Um dos responsáveis por essa sinuca em que a mulher se encontra é o homem: ele a quer moderna, liberal, independente, mas ao mesmo tempo prefere o comportamento da mulher de antigamente, sabendo que também pode optar por não trabalhar e cuidar da casa. Ela ainda está presa a papéis do passado, pois tanto é cobrada em seu papel de esposa, mãe, e profissional, quanto se cobra para se sair bem no trabalho e cuidar bem do marido, dos filhos e do lar, responsabilidades que não admite dividir. E pouco tempo sobra para ela mesma.

Aparece o fardo da culpa, a sensação de ser mais ou menos mãe, mais ou menos esposa, mais ou menos profissional. Uma culpa que a mulher se atribui, excluindo o homem dela. Além disso, a criação de filhos ainda segue modelos presos ao passado, na maioria das famílias.

Fazer multitarefas é outra característica feminina, imposta pelos novos ritmos. Falar ao telefone para resolver algo do trabalho enquanto mexe a panela e grita para as crianças se arrumarem para escola; conferir se as lições dos filhos foram feitas e se o marido não esqueceu de levar alguma coisa para o trabalho enquanto planeja o orçamento doméstico e pensa em pagar as contas do mês, sem esquecer o horário do cabeleireiro, da depilação e da ginástica. São algumas das atividades que desempenha ao mesmo tempo, ao longo do dia.

Mais atribuições, mais responsabilidades com mais direitos e liberdades. Tudo sem que a mulher possa prever a sobrecarga conquistada. Esse período de mudanças sugere que vivemos em uma transição.

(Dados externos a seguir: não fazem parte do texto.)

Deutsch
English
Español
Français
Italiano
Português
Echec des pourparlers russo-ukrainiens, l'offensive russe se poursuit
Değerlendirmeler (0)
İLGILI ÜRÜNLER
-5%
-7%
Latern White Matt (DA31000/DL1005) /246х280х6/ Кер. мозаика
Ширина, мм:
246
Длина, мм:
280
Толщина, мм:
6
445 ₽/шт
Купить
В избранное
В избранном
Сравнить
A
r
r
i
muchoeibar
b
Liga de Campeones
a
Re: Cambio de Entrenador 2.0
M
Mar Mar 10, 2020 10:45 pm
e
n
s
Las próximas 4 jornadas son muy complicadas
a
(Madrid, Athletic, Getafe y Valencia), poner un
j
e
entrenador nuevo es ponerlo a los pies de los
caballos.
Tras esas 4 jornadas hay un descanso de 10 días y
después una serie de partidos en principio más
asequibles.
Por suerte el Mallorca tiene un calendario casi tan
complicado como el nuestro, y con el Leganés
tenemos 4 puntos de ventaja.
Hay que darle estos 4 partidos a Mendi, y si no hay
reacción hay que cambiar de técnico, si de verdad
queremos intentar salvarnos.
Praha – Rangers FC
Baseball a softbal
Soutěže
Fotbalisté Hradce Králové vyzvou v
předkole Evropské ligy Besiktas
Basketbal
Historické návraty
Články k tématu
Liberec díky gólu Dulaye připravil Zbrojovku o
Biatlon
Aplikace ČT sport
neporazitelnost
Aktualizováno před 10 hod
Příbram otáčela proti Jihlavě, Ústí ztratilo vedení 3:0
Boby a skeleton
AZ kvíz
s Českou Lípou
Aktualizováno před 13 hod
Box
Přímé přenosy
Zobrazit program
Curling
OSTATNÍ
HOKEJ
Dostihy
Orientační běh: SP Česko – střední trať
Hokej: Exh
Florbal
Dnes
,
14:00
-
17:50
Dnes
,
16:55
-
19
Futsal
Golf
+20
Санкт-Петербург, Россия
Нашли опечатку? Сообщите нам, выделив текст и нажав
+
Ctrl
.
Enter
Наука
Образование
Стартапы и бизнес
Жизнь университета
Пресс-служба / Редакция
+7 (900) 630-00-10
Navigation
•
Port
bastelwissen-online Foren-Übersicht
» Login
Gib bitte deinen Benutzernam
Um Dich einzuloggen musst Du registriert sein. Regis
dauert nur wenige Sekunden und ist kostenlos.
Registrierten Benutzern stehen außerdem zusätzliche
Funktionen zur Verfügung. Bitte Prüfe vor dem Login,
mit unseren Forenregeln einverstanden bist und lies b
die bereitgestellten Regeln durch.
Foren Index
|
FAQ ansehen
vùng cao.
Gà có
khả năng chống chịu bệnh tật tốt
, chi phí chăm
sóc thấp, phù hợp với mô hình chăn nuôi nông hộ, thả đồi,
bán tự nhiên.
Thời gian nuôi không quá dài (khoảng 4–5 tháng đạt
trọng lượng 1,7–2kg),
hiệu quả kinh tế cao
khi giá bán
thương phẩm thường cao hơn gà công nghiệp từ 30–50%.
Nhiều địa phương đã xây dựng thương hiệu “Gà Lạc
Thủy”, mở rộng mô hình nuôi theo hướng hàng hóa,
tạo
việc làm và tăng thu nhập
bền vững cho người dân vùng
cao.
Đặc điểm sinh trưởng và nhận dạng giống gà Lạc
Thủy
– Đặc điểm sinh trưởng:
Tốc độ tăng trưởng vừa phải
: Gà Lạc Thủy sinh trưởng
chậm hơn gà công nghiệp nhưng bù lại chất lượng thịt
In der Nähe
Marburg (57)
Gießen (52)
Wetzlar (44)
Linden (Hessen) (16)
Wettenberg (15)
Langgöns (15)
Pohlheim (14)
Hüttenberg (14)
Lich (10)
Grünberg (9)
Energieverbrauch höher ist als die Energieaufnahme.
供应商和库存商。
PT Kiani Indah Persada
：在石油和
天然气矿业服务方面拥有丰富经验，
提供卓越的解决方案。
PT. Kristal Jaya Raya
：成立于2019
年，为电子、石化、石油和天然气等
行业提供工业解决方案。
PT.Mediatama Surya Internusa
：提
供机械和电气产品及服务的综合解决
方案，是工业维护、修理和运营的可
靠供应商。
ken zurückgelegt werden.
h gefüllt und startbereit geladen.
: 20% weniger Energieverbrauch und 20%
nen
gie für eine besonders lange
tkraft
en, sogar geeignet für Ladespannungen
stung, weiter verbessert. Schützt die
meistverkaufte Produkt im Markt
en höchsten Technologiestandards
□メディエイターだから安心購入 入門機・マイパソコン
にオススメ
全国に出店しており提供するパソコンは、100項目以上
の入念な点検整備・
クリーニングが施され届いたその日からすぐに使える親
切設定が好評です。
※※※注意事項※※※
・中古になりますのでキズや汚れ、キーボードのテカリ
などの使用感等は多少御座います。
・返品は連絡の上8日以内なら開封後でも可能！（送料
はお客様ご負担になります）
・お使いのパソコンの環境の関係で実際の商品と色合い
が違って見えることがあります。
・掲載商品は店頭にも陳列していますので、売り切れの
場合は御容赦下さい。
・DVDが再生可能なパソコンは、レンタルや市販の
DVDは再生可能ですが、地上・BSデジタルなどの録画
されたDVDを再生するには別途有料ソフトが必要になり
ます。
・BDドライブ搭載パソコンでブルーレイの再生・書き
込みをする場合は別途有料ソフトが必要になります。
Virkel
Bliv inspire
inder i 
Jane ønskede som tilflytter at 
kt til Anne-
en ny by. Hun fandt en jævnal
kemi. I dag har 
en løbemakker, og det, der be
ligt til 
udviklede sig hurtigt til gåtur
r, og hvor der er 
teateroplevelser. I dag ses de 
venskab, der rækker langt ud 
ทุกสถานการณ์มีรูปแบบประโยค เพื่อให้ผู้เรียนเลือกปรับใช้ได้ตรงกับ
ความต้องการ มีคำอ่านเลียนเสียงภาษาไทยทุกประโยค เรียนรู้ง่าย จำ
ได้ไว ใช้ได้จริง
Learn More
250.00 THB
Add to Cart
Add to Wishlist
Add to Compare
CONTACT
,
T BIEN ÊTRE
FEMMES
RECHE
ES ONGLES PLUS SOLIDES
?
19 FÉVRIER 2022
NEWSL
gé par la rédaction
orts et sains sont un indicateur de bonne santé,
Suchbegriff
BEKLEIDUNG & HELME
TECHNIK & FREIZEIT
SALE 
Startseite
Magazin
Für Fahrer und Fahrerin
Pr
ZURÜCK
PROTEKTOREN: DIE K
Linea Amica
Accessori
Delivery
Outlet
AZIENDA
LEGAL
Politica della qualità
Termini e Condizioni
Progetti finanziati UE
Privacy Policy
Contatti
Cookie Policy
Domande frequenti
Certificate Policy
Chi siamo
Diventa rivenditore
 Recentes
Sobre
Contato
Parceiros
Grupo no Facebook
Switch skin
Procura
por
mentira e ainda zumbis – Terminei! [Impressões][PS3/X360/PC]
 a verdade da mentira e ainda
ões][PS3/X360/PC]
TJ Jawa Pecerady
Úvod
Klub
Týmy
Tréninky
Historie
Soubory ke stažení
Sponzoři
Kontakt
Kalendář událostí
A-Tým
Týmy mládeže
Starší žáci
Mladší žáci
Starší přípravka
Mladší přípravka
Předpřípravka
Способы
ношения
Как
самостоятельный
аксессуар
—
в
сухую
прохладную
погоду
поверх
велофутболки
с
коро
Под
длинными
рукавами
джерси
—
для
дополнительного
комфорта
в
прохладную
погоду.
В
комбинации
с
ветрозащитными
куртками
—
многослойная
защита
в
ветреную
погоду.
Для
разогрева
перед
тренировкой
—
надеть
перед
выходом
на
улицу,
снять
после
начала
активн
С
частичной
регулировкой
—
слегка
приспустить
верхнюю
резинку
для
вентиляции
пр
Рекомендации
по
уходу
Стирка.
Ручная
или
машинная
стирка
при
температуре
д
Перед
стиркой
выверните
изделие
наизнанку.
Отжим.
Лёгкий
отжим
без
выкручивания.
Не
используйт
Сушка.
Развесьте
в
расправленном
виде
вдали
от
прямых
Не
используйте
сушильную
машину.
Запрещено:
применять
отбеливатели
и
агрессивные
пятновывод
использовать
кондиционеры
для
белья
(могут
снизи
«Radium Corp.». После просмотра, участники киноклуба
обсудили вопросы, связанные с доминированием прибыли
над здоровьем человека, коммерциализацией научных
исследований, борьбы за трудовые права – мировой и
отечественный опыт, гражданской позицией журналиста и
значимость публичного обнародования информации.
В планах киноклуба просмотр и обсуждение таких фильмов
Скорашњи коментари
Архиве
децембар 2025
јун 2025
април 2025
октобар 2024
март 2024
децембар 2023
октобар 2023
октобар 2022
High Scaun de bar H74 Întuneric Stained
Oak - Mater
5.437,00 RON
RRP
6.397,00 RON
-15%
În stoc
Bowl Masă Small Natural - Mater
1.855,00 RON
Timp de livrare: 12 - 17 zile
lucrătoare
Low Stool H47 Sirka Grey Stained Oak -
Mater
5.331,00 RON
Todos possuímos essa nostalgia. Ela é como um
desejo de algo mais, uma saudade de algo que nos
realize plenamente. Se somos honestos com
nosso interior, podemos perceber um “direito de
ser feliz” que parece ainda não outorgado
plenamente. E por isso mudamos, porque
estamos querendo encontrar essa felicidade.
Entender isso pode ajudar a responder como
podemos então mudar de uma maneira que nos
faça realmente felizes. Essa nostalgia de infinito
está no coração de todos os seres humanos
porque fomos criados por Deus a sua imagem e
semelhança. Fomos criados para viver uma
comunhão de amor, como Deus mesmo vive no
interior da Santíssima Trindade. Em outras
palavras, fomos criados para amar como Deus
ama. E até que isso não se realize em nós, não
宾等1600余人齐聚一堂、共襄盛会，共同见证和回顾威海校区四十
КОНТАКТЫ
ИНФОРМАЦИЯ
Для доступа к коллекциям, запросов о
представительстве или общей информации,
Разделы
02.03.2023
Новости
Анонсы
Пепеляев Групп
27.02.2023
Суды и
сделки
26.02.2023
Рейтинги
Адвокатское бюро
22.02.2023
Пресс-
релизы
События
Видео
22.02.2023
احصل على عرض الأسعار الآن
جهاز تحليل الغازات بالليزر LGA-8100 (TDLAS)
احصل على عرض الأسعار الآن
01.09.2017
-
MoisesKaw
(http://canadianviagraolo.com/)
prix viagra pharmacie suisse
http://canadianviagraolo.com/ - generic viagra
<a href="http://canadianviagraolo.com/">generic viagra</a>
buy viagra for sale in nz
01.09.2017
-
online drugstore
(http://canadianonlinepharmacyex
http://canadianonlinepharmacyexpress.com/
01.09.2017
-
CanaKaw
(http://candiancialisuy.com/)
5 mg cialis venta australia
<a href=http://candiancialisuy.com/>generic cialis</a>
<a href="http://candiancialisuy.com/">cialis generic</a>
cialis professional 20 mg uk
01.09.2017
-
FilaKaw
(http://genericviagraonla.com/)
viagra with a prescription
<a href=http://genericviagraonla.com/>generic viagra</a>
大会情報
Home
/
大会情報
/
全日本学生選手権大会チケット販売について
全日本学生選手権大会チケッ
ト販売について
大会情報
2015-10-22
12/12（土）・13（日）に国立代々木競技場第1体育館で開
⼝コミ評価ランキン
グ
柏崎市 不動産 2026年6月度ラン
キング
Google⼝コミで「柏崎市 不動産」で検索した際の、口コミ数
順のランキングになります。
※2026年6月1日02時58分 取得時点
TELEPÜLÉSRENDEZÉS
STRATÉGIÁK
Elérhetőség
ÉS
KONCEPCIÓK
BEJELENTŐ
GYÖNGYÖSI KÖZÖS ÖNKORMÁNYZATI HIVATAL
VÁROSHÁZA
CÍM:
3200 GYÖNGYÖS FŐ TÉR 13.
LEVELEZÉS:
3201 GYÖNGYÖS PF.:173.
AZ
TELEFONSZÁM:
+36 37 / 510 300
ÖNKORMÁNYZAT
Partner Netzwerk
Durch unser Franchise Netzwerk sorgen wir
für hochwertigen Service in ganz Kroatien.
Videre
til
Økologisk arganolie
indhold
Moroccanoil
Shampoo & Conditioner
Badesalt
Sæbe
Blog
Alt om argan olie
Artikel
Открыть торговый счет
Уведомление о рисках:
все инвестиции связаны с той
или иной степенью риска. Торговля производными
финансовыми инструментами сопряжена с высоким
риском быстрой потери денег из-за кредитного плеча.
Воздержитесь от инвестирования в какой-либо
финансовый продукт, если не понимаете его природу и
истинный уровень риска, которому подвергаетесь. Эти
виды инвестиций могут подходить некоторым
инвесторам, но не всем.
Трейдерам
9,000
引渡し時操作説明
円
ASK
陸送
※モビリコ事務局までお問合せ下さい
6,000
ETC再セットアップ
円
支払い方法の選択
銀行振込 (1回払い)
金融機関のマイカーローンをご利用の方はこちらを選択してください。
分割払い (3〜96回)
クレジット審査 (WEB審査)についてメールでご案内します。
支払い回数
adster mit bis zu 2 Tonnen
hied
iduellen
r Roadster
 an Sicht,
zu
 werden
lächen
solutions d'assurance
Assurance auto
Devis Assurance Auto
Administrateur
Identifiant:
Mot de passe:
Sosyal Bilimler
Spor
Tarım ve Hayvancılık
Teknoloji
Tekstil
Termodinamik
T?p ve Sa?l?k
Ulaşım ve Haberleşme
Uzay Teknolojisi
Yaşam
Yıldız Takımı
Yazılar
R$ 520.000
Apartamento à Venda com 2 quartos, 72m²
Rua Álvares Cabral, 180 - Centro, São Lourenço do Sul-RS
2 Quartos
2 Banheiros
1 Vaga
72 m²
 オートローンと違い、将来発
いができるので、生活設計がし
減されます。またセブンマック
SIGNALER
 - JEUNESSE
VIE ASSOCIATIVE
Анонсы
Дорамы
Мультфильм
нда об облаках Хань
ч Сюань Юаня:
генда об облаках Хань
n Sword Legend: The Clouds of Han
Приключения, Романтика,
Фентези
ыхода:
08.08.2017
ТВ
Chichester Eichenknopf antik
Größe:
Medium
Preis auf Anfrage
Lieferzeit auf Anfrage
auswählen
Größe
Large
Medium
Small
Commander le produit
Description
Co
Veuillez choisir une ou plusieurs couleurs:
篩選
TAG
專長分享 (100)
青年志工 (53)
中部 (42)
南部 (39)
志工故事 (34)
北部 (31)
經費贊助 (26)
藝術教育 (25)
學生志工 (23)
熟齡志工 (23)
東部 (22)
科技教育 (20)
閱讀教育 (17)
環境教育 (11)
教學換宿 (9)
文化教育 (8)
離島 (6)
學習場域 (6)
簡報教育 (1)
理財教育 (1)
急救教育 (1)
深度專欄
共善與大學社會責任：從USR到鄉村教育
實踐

A transformação completa ainda não aconteceu, pois embora não existam brigas acirradas entre feministas e machistas, ainda há tensões no ambiente doméstico.

A mulher vive um impasse entre o papel tradicional, que ainda lhe é cobrado, e o novo estilo de vida conquistado na modernidade. Uma transição nem sempre pacífica, nem sempre compreendida, pois o mundo tal qual o conhecemos é um produto de sociedades patriarcais e pouca coisa mudou desde a época colonial. Não há como negar. Elas conquistaram espaços e direitos com competência, inteligência, esforço e charme.

Caberia ao homem perceber que precisa compartilhar mais tarefas com a mulher, sentir suas necessidades e carências. Mas temos ainda muito a aprender com elas para atravessar as transformações da modernidade.